Moreover, the Commission is extremely concerned about whether it would be able effectively to regulate and to protect markets in agricultural products that would trade side-by-side on the same exchange with totally unregulated markets. For example, the Commission seriously questions whether the funds related to regulated and unregulated trading should be handled by the same clearinghouse. Significant public policy concerns would be raised by subjecting funds relating to the regulated market to the risks of the unregulated markets.
The Commission also is concerned about the impact of unregulated markets on the liquidity of the regulated agricultural markets. The unregulated markets might siphon off speculative trading from the regulated agricultural markets, thus reducing their liquidity and usefulness. These same concerns have been expressed by Dan Glickman, the Secretary of Agriculture, and by a coalition of agricultural interests which opposed the professional markets provision in testimony before the House Subcommittee last month.
The exchanges have said that they should be able to operate in the same unregulated environment as the over-the-counter markets -- a result that the pending legislation is designed to achieve.
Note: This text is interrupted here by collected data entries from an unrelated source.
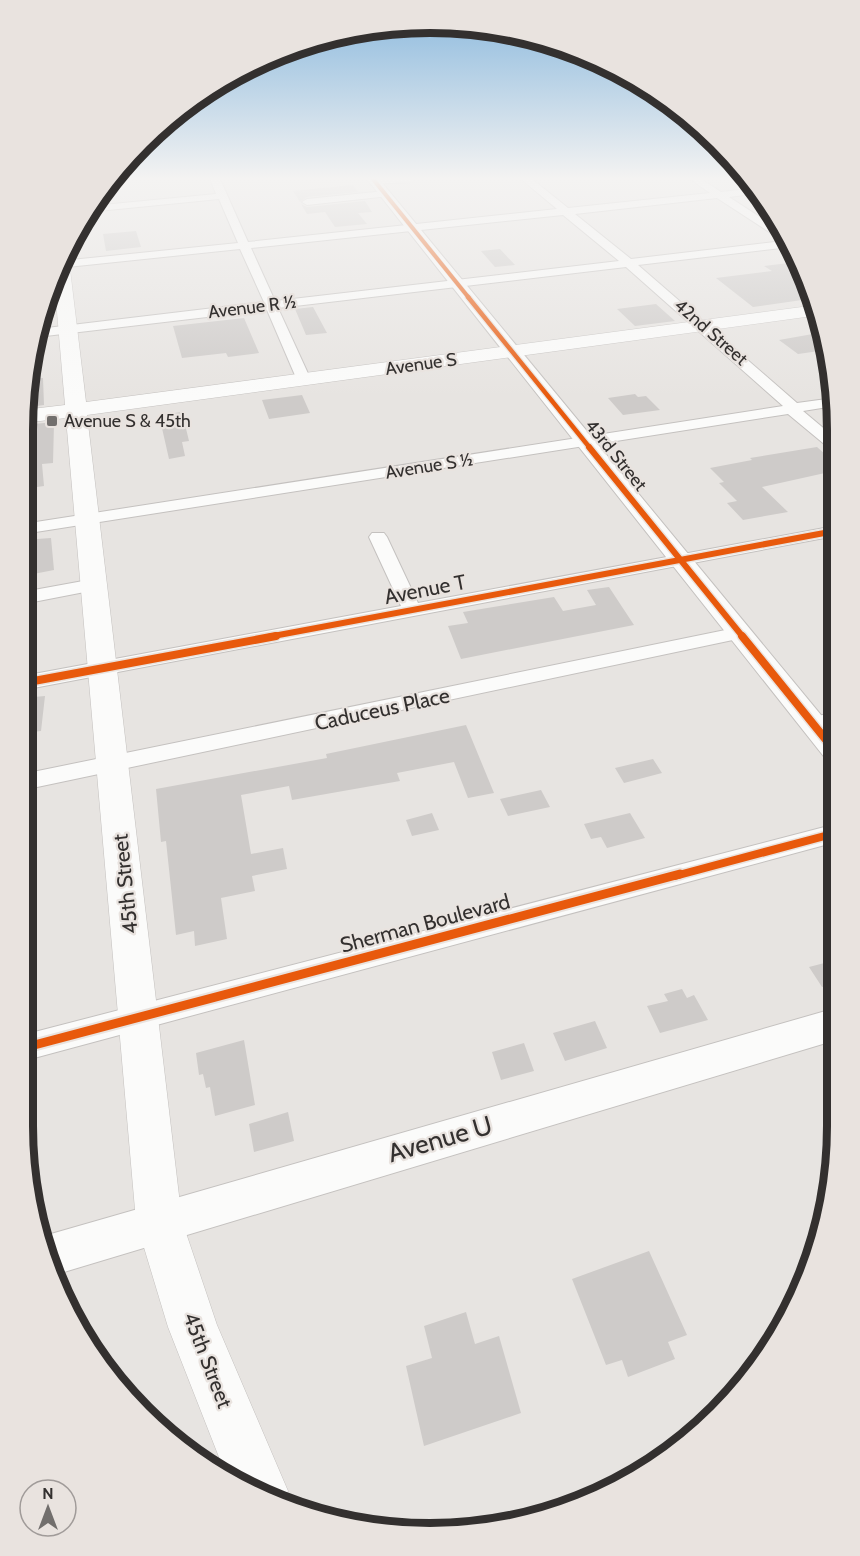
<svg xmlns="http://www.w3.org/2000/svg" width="860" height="1556" viewBox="0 0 860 1556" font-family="Cabin,sans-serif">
<rect width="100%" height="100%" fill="#e7e4e1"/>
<path fill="#cecbc9" d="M353,185L358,192L307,197L300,202L293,191Z
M365,201L372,212L358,213L367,224L335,227L325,212L307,214L301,204L307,207Z
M136,231L141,247L106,251L103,234Z
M500,249L515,265L495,267L481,251Z
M797,262L816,298L753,307L716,278L772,271L764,266Z
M656,304L675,321L635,326L617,309Z
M313,307L327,333L306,335L295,309Z
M244,318L259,353L228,357L226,353L182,358L173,326Z
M824,332L830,360L819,351L798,354L779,340Z
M43,378L44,405L23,408L28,379Z
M635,394L638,397L646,396L660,410L623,415L608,398Z
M302,395L310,413L269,419L262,400Z
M182,412L189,441L182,442L185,456L169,459L159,415Z
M44,423H54L53,463L42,464L44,486L23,489V425Z
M817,447L834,462V471L762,487L788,512L743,520L727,503L737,501L719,483L724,482L710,468L752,460L750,458Z
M51,538L54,570L23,576V540Z
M609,587L634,625L461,659L448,626L468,623L463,612L554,597L563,611L596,605L587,590Z
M45,696L41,731L23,733V698Z
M466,725L494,793L468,798L454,762L397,773L400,781L292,800L289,786L241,795L251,854L283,848L287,869L252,876L255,891L221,898L227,939L195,946L194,931L176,935L166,841L161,842L156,789L327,758L326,754Z
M653,759L662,773L624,783L615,768Z
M541,790L550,807L508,816L500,799Z
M432,813L439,830L412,836L406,820Z
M630,813L645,838L607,848L601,837L591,839L584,824Z
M836,960V983L822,987L809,967Z
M682,989L687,998L694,995L708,1020L660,1033L647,1006L668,1001L664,994Z
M595,1021L607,1048L565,1061L553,1033Z
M244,1040L255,1105L215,1116L210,1087L206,1088L203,1074L199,1075L196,1053Z
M524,1043L534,1071L501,1080L492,1052Z
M288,1112L294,1141L254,1152L249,1124Z
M649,1251L687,1335L668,1342L675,1359L628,1377L622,1360L606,1365L572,1279Z
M466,1312L475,1344L499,1336L521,1413L424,1446L406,1366L432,1358L424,1326Z"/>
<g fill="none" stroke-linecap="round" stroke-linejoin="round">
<g stroke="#c4c1bf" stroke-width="2">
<path id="minor" d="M210,179H220L248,242L557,209L521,179H532L568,208L710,193L690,179H701L721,192L756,188L760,193L729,197L783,232L790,247L638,265L797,403L834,398V406L803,411L834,437V450L829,448L788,414L23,534V524L783,406L626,267L278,308L311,380L304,384L297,380L267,310L37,337L38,329L264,302L240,249L58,268L61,261L238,243L219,199L88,212L92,206L216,194ZM717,198L783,241L631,259L575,214ZM563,215L619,261L275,301L251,248Z
M376,179H416L411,182L373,184L371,182Z
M385,191L390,194L389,196L307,205L302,202L307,199Z
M835,526V536L23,690V676L401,606L369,537L372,533H384L387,537L418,603Z
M94,579L100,581L103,585L100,589L23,604V592Z
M740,627L747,629L750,633L747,637L23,790V774Z
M835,712V726L814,732L806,729L803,724L806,719Z
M836,824V842L23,1061V1035Z"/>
</g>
<g stroke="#c4c1bf" stroke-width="2">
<path id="tertiary" d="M367,179H379L835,732V761L825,758Z
M836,1008V1040L54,1275L44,1257L41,1238L44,1236Z"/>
</g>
<g stroke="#c4c1bf" stroke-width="1">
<path id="secondary" d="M63,257L69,261L86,402L817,305L820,315L87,415L182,1221L217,1325L288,1491L284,1501L226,1475L168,1327L136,1221L66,418L23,423V410L65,405L54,277Z"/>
</g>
<use href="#minor" fill="#fbfbfa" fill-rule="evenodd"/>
<use href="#tertiary" fill="#fbfbfa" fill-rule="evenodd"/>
<use href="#secondary" fill="#fbfbfa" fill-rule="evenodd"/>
<g stroke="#e9e3df" stroke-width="5">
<path id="cycleway-far4" d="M373,179L469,298"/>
</g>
<g stroke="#e9e3df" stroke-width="7">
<path id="cycleway-far3" d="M468,297L590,448"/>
</g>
<g stroke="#e9e3df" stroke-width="9">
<path id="cycleway-far2" d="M589,447L743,637
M268,637L835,531"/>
</g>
<g stroke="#e9e3df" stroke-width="11">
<path id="cycleway-far1" d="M742,636L835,751
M23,683L276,636
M675,876L836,833"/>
</g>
<g stroke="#e9e3df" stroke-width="13">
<path id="cycleway" d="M23,1048L680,874"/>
</g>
<use href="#cycleway-far4" stroke="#e8590c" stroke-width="4"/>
<use href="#cycleway-far3" stroke="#e8590c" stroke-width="4.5"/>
<use href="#cycleway-far2" stroke="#e8590c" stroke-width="6"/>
<use href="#cycleway-far1" stroke="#e8590c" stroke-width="8"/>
<use href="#cycleway" stroke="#e8590c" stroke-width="9"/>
</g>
<linearGradient id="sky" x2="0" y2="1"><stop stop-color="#89b8dd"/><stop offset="0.45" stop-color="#f4f3f2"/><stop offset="1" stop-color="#f4f3f2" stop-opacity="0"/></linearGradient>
<rect width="860" height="397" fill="url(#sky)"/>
<rect fill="#726f6d" stroke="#e9e3df" stroke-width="2" x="46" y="415" width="12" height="12" rx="3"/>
<g text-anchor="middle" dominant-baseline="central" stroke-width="4.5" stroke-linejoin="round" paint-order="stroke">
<g font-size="18" fill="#33302f" stroke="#e9e3df">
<text transform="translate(252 307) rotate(-7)">Avenue R ½</text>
<text transform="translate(711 332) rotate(41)">42nd Street</text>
<text transform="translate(421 364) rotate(-8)">Avenue S</text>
<text transform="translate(616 455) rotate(51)">43rd Street</text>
<text transform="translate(429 466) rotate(-9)">Avenue S ½</text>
</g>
<g font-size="18" fill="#33302f" stroke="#e9e3df" text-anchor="start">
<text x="64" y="421">Avenue S &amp; 45th</text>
</g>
<g font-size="21" fill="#33302f" stroke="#e9e3df">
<text transform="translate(425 589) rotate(-11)">Avenue T</text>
<text transform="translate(382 709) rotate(-12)">Caduceus Place</text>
<text transform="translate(125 884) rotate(-96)">45th Street</text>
<text transform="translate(425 923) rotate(-15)">Sherman Boulevard</text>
<text transform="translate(208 1360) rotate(69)">45th Street</text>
</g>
<g font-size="26" fill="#33302f" stroke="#e9e3df">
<text transform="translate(440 1139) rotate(-16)">Avenue U</text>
</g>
</g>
<path d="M0 0H860V1556H0ZM430 33H430A397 397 0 0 1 827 430V1126A397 397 0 0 1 430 1523H430A397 397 0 0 1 33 1126V430A397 397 0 0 1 430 33Z" fill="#e9e3df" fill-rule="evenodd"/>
<path fill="none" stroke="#33302f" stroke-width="8" d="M430 33H430A397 397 0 0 1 827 430V1126A397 397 0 0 1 430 1523H430A397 397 0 0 1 33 1126V430A397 397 0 0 1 430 33Z"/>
<g transform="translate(48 1508)"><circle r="28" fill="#e9e3df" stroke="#a09b99" stroke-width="1.5"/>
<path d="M0-4.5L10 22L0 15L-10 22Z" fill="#726f6d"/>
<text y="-9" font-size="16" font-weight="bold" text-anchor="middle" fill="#33302f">N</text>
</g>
</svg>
There are differences between these markets, however, and the appropriate regulatory framework must depend on an analysis of the characteristics of the particular market.
Exchange trading involves important public interest considerations that require a higher level of regulation than over-the-counter markets. The use of centralized clearing in exchange trading, for example, creates a concentration of financial risk not present in bilateral over-the-counter transactions. That concentration of risk poses more serious systemic threats to our economy than the decentralized risk of the over-the counter market.
While both exchanges and the over-the-counter markets perform a vital public service in providing hedging opportunities, there is also a strong public interest in protecting the price-discovery and price-basing functions uniquely performed by exchanges. The prices established by the futures exchanges affect trillions of dollars of commercial transactions and ultimately the retail prices for many commodities. This price-discovery function requires protection even if particular sophisticated traders do not.
The U.S. has had more than 70 years of successful futures market regulation -- regulation that has produced the most competitive, most dynamic and most innovative futures markets in the world. The pending legislation would discard this regulatory framework on the theory that the self-interest of private market participants will protect not only those participants but the marketplace as a whole. History makes clear that the self- interest of the exchanges and their members at times conflicts with the interests of agricultural and business entities which rely on the markets and with the interests of the American consumer. That is why government regulation is necessary.
The Commission believes that the regulatory regime is crucial if these markets are to continue to serve their critical price discovery and hedging functions. The Commission is committed to working with the futures industry, market users and Congress to ensure that any changes keep pace with the changing markets and protect the public interest in strong, safe and transparent futures markets.